> BRIEF: Copy out the text of the records below line for line, exactly as it appears, and omit the picture placeholders.
___ MATERIAL SHOWN ___
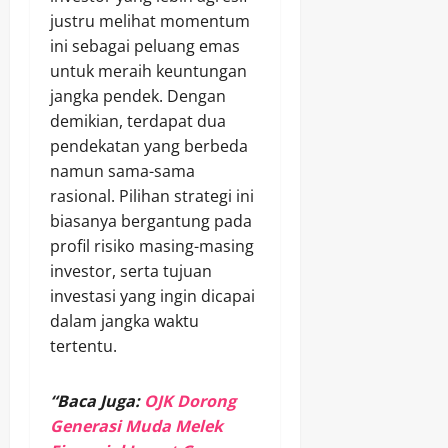
justru melihat momentum
ini sebagai peluang emas
untuk meraih keuntungan
jangka pendek. Dengan
demikian, terdapat dua
pendekatan yang berbeda
namun sama-sama
rasional. Pilihan strategi ini
biasanya bergantung pada
profil risiko masing-masing
investor, serta tujuan
investasi yang ingin dicapai
dalam jangka waktu
tertentu.
“Baca Juga:
OJK Dorong
Generasi Muda Melek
___
> YOUR RESPONSE:
justru melihat momentum
ini sebagai peluang emas
untuk meraih keuntungan
jangka pendek. Dengan
demikian, terdapat dua
pendekatan yang berbeda
namun sama-sama
rasional. Pilihan strategi ini
biasanya bergantung pada
profil risiko masing-masing
investor, serta tujuan
investasi yang ingin dicapai
dalam jangka waktu
tertentu.
“Baca Juga:
OJK Dorong
Generasi Muda Melek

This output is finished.